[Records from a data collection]
::::
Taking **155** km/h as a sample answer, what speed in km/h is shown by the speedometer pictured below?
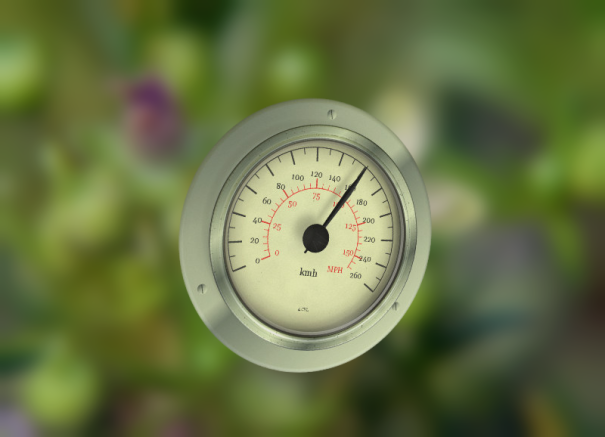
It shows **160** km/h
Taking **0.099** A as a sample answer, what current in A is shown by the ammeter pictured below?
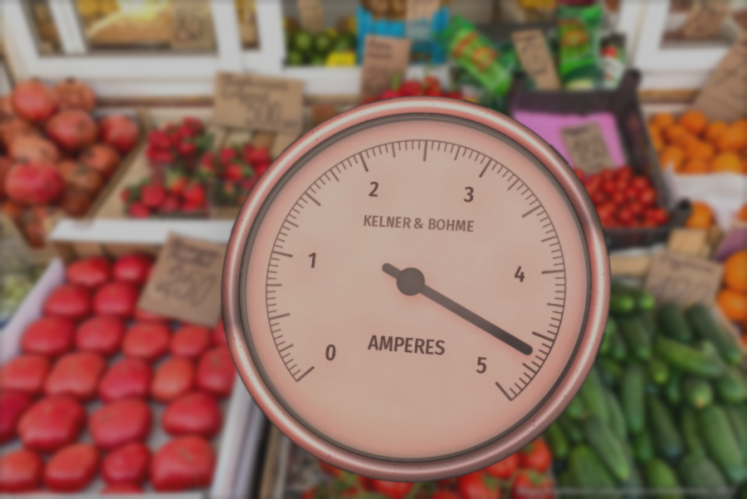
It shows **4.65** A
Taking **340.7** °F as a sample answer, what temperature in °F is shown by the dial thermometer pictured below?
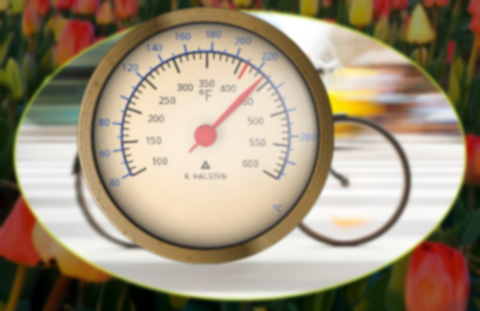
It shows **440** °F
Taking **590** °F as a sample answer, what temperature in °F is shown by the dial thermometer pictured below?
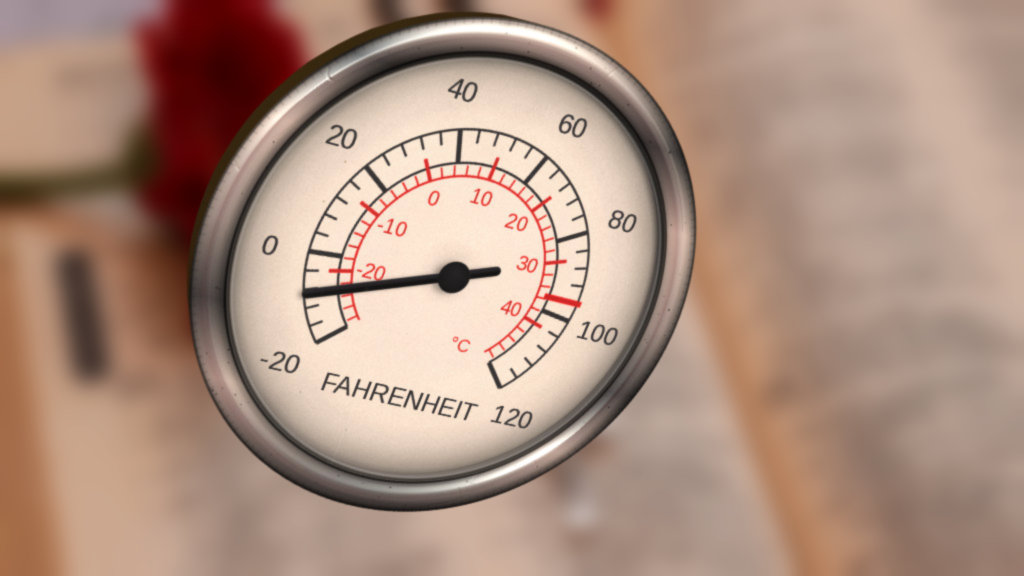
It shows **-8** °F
::::
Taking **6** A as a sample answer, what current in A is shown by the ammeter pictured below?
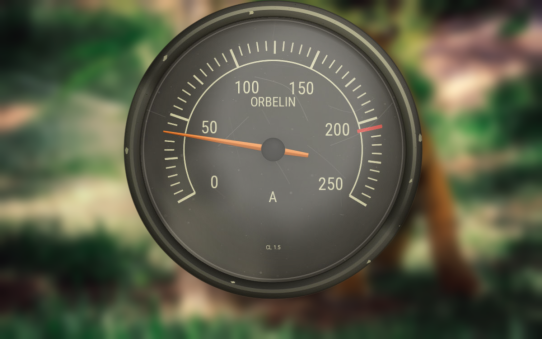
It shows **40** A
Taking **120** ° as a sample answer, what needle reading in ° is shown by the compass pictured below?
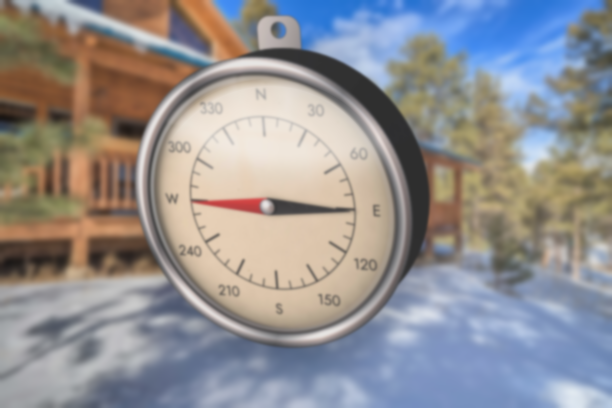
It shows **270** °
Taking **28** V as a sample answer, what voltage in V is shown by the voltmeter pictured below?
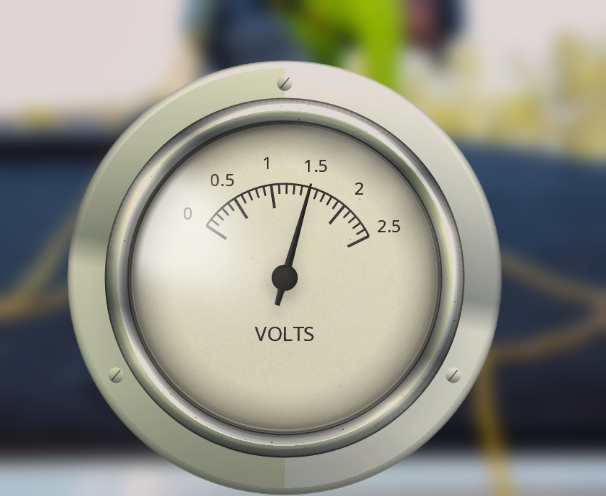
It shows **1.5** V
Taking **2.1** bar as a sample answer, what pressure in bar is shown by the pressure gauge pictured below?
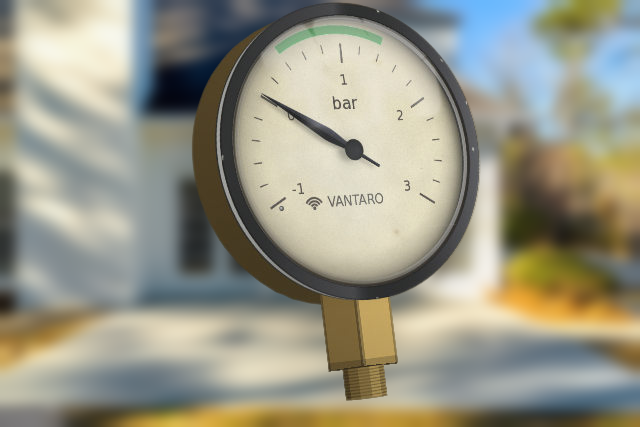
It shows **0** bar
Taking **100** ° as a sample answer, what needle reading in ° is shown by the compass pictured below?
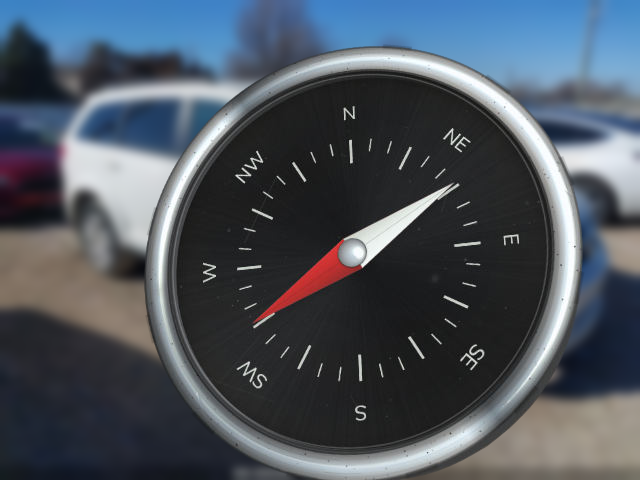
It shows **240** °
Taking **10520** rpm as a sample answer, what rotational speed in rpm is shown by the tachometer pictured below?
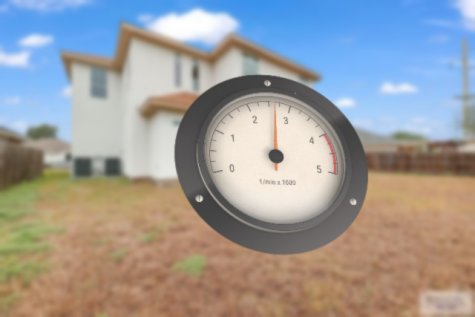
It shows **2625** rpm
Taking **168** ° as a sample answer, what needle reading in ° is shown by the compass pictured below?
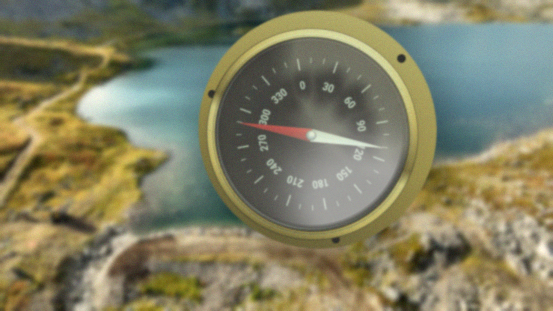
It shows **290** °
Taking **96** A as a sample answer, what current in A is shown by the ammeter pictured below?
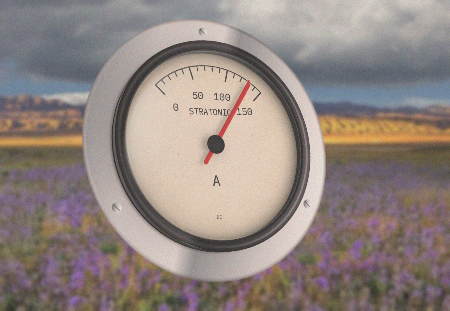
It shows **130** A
::::
(BRIEF) Copy the data starting at the line containing "Taking **155** km/h" and ending at the line containing "It shows **-8** °F", substituting "analog thermometer" for "dial thermometer" and changing nothing else. Leave the pictures out.

(YOUR RESPONSE)
Taking **155** km/h as a sample answer, what speed in km/h is shown by the speedometer pictured below?
It shows **160** km/h
Taking **0.099** A as a sample answer, what current in A is shown by the ammeter pictured below?
It shows **4.65** A
Taking **340.7** °F as a sample answer, what temperature in °F is shown by the analog thermometer pictured below?
It shows **440** °F
Taking **590** °F as a sample answer, what temperature in °F is shown by the analog thermometer pictured below?
It shows **-8** °F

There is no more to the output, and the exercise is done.